_DOCUMENT PASSAGE_
::::::::

Single by Armin van Buuren featuring Nadia Ali

from the album Mirage
- Released: 20 June 2011
- Studio: Armada Studios, Amsterdam
- Genre: Vocal trance
- Length: 3:09 (Radio Edit); 6:26 (Armin van Buuren Club Mix);
- Label: Armind; Armada; Ultra;
- Songwriter(s): Armin van Buuren; Benno de Goeij; Miriam Nervo; Olivia Nervo;
- Producer(s): Armin van Buuren; Benno de Goeij;

Armin van Buuren singles chronology
| "Drowning" (2010) | "Feels So Good" (2011) | "Youtopia" (2011) |

Nadia Ali singles chronology
| "Pressure" (2011) | "Feels So Good" (2011) | "When It Rains" (2011) |

= Feels So Good (Armin van Buuren song) =

2011 song by Armin van Buuren

"Feels So Good" is a song by Dutch disc jockey and producer Armin van Buuren. It features vocals from American singer and songwriter Nadia Ali. It was released on 20 June 2011 in the Netherlands by Armind as the fifth single from van Buuren's fourth studio album, Mirage.

== Music video ==
A music video to accompany the track was released to Armada Music's YouTube channel on 20 June 2011. It was shot in Hotel Des Indes, The Hague. It shows Armin van Buuren and Nadia Ali spying each other in the hotel.

::::::::

_COLLECTED DATA_
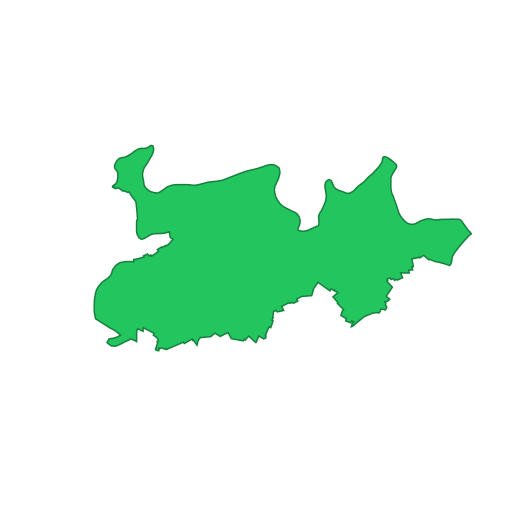 Ung Hoa, Ha Noi, Vietnam, rotated 123°
{"feature_id": "81297802B95308085705563", "entity_name": "Ung Hoa", "entity_type": "district", "adm_level": 2, "iso_a3": "VNM", "parent_name": "Vietnam", "parent_adm1": "Ha Noi", "projection": "robinson", "projection_center": [105.789, 20.711], "detail": "fine", "context": "isolated", "style": "filled", "palette": "green", "viewbox_px": 512, "rotation_deg": 123, "n_neighbors": 0, "source": "geoboundaries", "source_scale": "gbopen_adm2", "svg_char_len": 6153}
<svg xmlns="http://www.w3.org/2000/svg" viewBox="0 0 512 512"><g transform="rotate(123 256 256)"><path d="M120.3,87.5L119.8,88.3L119.4,89.3L118.6,92.7L114.6,102.9L114.4,104.3L114.5,105.0L114.7,105.9L118.1,111.3L119.5,113.3L124.5,120.7L127.8,124.7L128.3,125.7L129.9,130.0L131.5,132.5L132.5,133.6L135.5,136.0L137.1,137.2L142.0,139.8L143.6,141.3L144.8,142.9L145.2,143.9L146.0,146.4L146.0,148.5L145.5,151.2L144.9,153.3L144.4,155.0L143.2,157.7L142.0,159.7L140.5,161.6L138.1,164.5L130.8,174.0L129.4,176.3L128.3,177.5L125.8,179.7L123.6,181.2L116.7,185.6L113.4,186.2L105.6,186.4L104.9,186.5L103.6,187.2L103.3,187.5L102.9,188.4L102.7,189.3L101.9,195.3L101.8,197.5L102.1,200.6L102.5,201.8L102.9,202.6L103.5,203.0L104.1,203.2L105.1,203.0L106.2,202.4L108.2,201.7L109.2,201.4L114.8,201.6L123.4,203.1L128.0,204.6L134.8,205.8L142.1,208.4L145.0,209.0L147.4,209.3L149.4,210.1L151.7,211.2L153.2,212.8L154.2,214.5L154.7,217.7L155.6,221.0L156.0,223.1L156.1,224.2L156.1,226.2L155.5,228.4L154.5,230.0L152.9,232.0L152.1,233.7L151.9,234.3L151.9,235.3L152.2,236.5L153.1,237.0L154.8,237.6L156.4,237.7L157.1,237.5L158.7,236.9L160.4,235.9L167.4,229.6L170.7,228.1L173.5,227.2L177.3,226.5L180.7,226.1L182.4,225.8L184.8,225.9L187.6,225.5L188.8,225.0L190.0,224.2L193.4,221.5L195.3,220.4L196.1,220.2L196.9,220.3L198.6,221.6L206.5,226.7L207.6,227.6L209.7,230.1L210.1,230.8L211.1,233.2L211.3,234.3L211.1,234.8L210.5,235.5L209.7,235.9L206.5,236.3L205.6,236.6L203.8,237.4L202.7,238.1L201.6,238.9L200.0,240.7L199.4,241.6L198.6,243.5L198.2,245.8L198.2,246.8L198.6,249.0L199.4,256.5L199.6,259.5L199.5,262.2L198.8,265.1L198.4,266.0L197.6,268.0L196.1,270.8L195.2,272.1L192.3,275.2L190.2,276.7L189.1,277.3L187.0,278.1L186.2,278.3L185.0,278.3L183.9,278.6L180.8,278.9L177.8,279.6L174.7,280.6L173.3,281.2L170.7,283.3L169.9,284.2L169.5,284.8L169.4,285.3L169.4,288.8L169.9,290.8L170.7,292.4L172.0,294.2L173.4,295.7L175.2,297.2L178.1,299.4L183.0,303.5L190.0,310.2L196.5,315.2L206.6,322.4L210.5,325.3L213.1,327.8L220.3,336.5L225.6,341.3L228.0,343.6L229.6,345.4L230.8,347.0L232.6,350.8L234.4,353.8L239.1,361.0L241.4,364.0L242.8,365.4L246.2,368.0L253.1,370.7L254.5,371.4L256.1,372.3L256.6,372.7L257.3,373.8L258.0,375.2L259.3,378.9L259.5,380.5L259.3,383.9L258.7,386.3L258.1,387.5L257.5,388.4L253.9,391.6L251.1,394.3L249.1,395.8L245.7,397.2L242.9,397.8L236.3,397.7L232.1,398.0L228.6,398.1L225.6,398.6L223.8,399.2L222.6,399.8L221.6,400.5L220.9,401.2L220.3,402.0L219.8,402.5L220.4,404.2L221.2,404.7L223.6,405.5L225.2,406.7L226.9,408.6L227.8,410.2L228.5,411.3L230.1,412.8L234.1,414.9L237.6,416.0L242.5,418.4L243.7,419.1L244.7,420.0L246.5,422.0L247.8,423.2L248.6,423.8L250.7,424.4L251.5,424.5L254.4,424.4L256.3,424.1L257.7,423.6L258.7,422.9L259.2,422.4L259.6,421.8L260.1,419.7L260.7,418.5L261.5,417.5L263.2,416.1L264.9,414.9L268.9,413.2L270.0,412.9L271.7,413.0L272.6,413.1L273.2,413.7L273.9,413.7L274.2,413.1L274.9,413.0L275.1,414.2L276.2,414.1L276.4,413.9L276.4,412.8L276.0,410.7L275.4,410.0L274.2,409.1L273.9,408.6L273.8,407.8L274.1,403.0L273.4,402.2L273.1,401.6L272.9,400.9L272.8,399.6L272.5,398.2L271.4,397.4L272.8,394.4L275.9,386.3L283.2,380.3L289.7,375.4L291.1,375.4L291.8,375.1L295.8,372.6L300.6,369.4L301.5,368.7L303.0,366.9L303.9,364.8L304.3,364.4L304.5,363.5L304.5,361.8L303.9,360.6L301.7,359.0L295.5,355.9L292.9,353.7L288.1,346.8L285.9,344.5L283.0,341.8L287.0,338.2L287.2,337.9L287.2,334.7L295.2,336.0L295.2,336.4L296.9,337.2L296.8,337.8L299.9,339.0L299.7,340.0L304.4,342.3L305.2,340.2L313.1,343.5L312.4,344.8L314.1,345.5L313.4,348.1L317.1,350.4L317.8,349.4L321.6,352.6L325.7,356.7L327.3,355.2L328.9,358.1L331.1,361.5L332.2,362.8L335.1,366.0L336.2,366.8L337.9,367.5L339.6,368.2L341.0,368.5L345.7,368.7L347.2,368.3L350.0,367.5L351.2,367.4L352.2,367.5L353.9,367.8L356.0,368.4L359.8,370.1L362.4,370.9L364.6,371.2L367.8,371.5L370.0,371.4L372.1,371.1L374.6,370.3L380.6,367.7L386.2,364.4L390.8,361.4L396.0,356.4L396.0,353.5L395.9,347.0L395.9,339.4L395.5,336.0L395.4,332.8L396.1,326.6L398.6,327.7L400.0,328.6L402.6,330.7L403.7,332.1L405.5,333.9L406.1,334.1L409.7,333.8L410.0,332.7L410.2,328.2L409.3,326.6L408.4,325.1L407.3,324.0L403.9,321.8L399.0,319.0L395.5,316.6L394.0,316.5L393.0,312.4L392.8,309.5L384.4,314.9L381.5,315.7L380.7,309.7L377.6,311.5L376.3,299.2L378.3,299.0L378.4,295.6L378.8,293.8L379.3,292.7L380.4,291.6L381.4,292.4L383.0,291.0L384.4,290.7L389.3,289.3L389.0,287.0L388.3,285.9L386.2,287.4L386.1,286.1L384.5,285.2L383.9,281.9L382.9,281.3L383.4,280.4L375.5,275.1L372.3,272.9L367.8,270.0L368.5,268.5L360.4,264.3L361.2,263.0L360.6,262.7L361.6,260.5L362.9,256.9L358.9,258.3L356.6,258.5L354.6,258.1L348.4,250.1L343.0,248.3L343.1,245.2L342.9,242.1L340.2,240.6L337.0,238.7L336.7,238.3L335.5,237.5L338.8,231.6L334.1,220.5L332.1,220.4L332.4,219.2L327.2,218.5L328.7,209.0L328.1,208.8L324.4,209.5L321.7,210.3L321.3,204.2L320.4,204.0L319.5,203.1L317.6,204.1L317.7,204.8L308.3,206.5L308.1,204.6L303.6,205.7L301.0,206.5L301.2,207.5L298.4,208.0L298.4,208.5L293.3,210.9L292.6,210.8L290.7,209.7L291.2,209.0L291.2,207.6L286.6,203.1L284.4,207.0L279.2,204.1L276.9,202.6L277.2,201.7L275.2,200.4L275.3,199.1L273.7,197.8L270.9,196.4L269.7,198.4L265.0,195.6L258.9,187.7L251.7,189.9L244.3,189.6L244.7,180.4L245.0,175.0L242.6,175.1L242.5,171.8L241.8,171.8L241.9,171.2L242.5,171.0L242.3,169.6L241.8,168.9L242.2,167.5L248.4,169.2L250.4,162.0L251.4,162.0L253.3,153.3L255.2,153.7L259.6,152.4L259.4,146.0L261.6,145.4L260.5,140.2L258.4,140.4L258.0,138.3L260.1,138.5L262.3,137.9L263.4,137.5L262.5,136.8L248.1,132.3L240.6,127.2L238.0,124.3L236.9,121.9L235.8,121.9L235.5,121.6L232.4,122.4L230.7,118.0L227.7,118.4L226.4,120.9L225.2,121.1L224.3,123.0L222.5,121.2L221.5,120.7L219.3,120.3L219.0,124.0L218.6,124.9L207.9,124.6L205.8,132.6L204.6,132.2L203.7,133.5L201.4,131.6L202.2,129.9L200.0,128.3L201.0,126.5L198.9,125.4L199.2,124.3L194.3,121.2L191.4,125.5L186.8,118.2L184.7,120.2L182.3,117.0L180.3,119.5L179.2,118.2L173.5,123.7L169.6,119.6L168.3,119.1L168.5,117.7L164.1,115.6L165.1,109.1L164.1,107.9L163.2,103.1L161.7,99.4L160.0,94.2L158.5,88.5L157.1,88.2L156.3,88.3L154.6,88.7L150.6,90.6L149.3,91.0L146.6,91.2L144.4,91.2L138.1,90.7L129.3,89.6L122.3,88.3L120.3,87.5Z" fill="#22c55e" stroke="#15803d" stroke-width="1.5"/></g></svg>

::::::::

In the song article, rewrite the part that begins with the words containing "2011 song by" and ends with "studio album, Mirage.", replacing "disc jockey" with "DJ".

2011 song by Armin van Buuren

"Feels So Good" is a song by Dutch DJ and producer Armin van Buuren. It features vocals from American singer and songwriter Nadia Ali. It was released on 20 June 2011 in the Netherlands by Armind as the fifth single from van Buuren's fourth studio album, Mirage.